In Togliatti, the GM-AvtoVAZ venture is cutting back to one shift and laying off some 400 workers, about one-third of the work force, company spokeswoman Lyudmila Murycheva said.
The steps were necessary “due to the current situation on the market,” she said.
The production cuts in Russia come as GM cuts 2,000 jobs at two U.S. plants and halts production for several weeks at nine other U.S. factories. The U.S. car industry is facing the worst sales slump in 26 years.
Foreign car sales in Russia increased 26 percent in 2008 — continuing a trend of several years — but were down 15 percent in November and 10 percent in December.
Foreign automakers had been looking to the Russian market to bolster flagging sales in the more saturated Western countries, but those hopes have been dimmed as Russia’s economy is hammered by the financial crisis.

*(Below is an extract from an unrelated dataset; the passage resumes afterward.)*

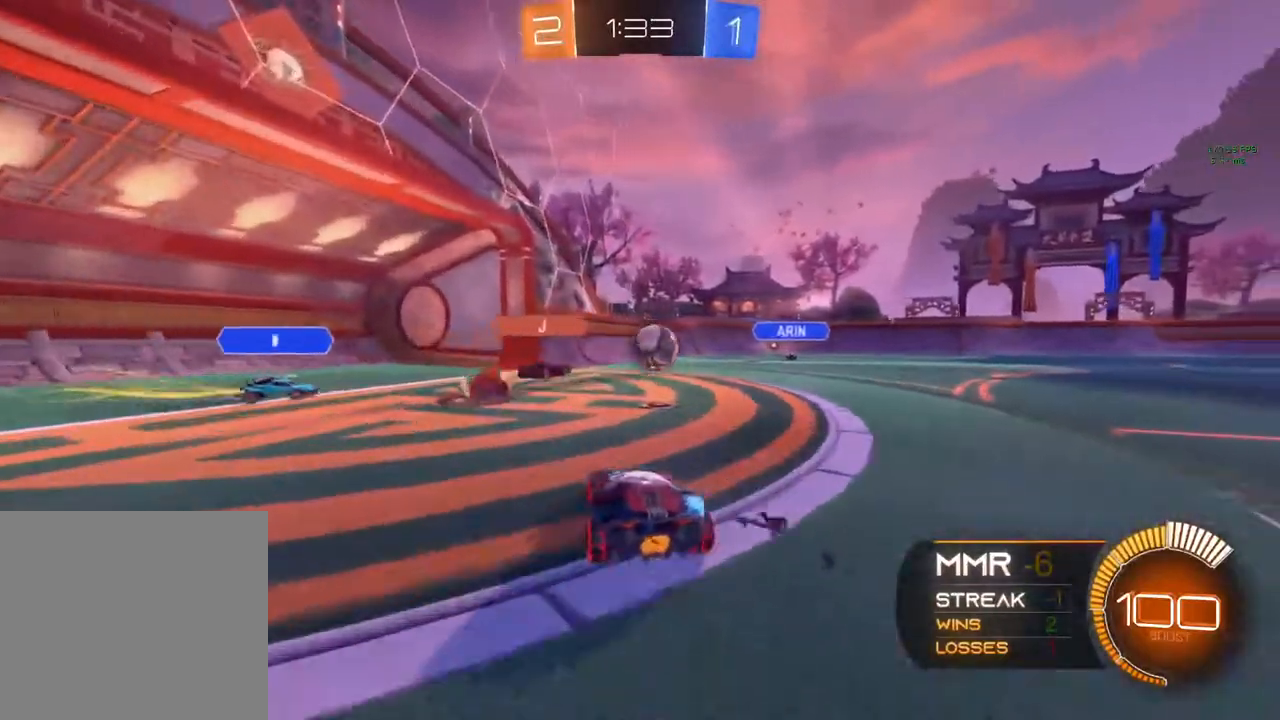
{"buttons": ["R2"], "left_stick": "right", "right_stick": "center", "events": [[217, "left_stick", "right"]]}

Falling oil prices have sapped the mainstay of the country’s economy.
A credit crunch has also hit car sales in Russia as many banks have stopped granting affordable car loans. The swift devaluation of the ruble, which makes imports more expensive, and rising unemployment have exacerbated the problem. Before the global financial crisis struck, Russia’s car market was on track to become Europe’s largest.
Ford, Renault, Scania, Toyota and Volkswagen have opened plants in Russia within the past six years.
Like GM, Ford and Renault also shut down for a month over the New Year’s and Orthodox Christmas holidays, two weeks longer than usual. Both companies said Tuesday that they had resumed production as scheduled and were working at normal capacity.
Hyundai, Mitsubishi, Nissan, Suzuki and Peugeot Citroen have announced plans to launch new production in the next three years. It was not yet clear whether the financial crisis would delay or scuttle any of these projects.
The Russian government — and some regional administrations in particular — have offered substantial incentives to foreign producers to set up assembly plants or manufacture auto parts in Russia.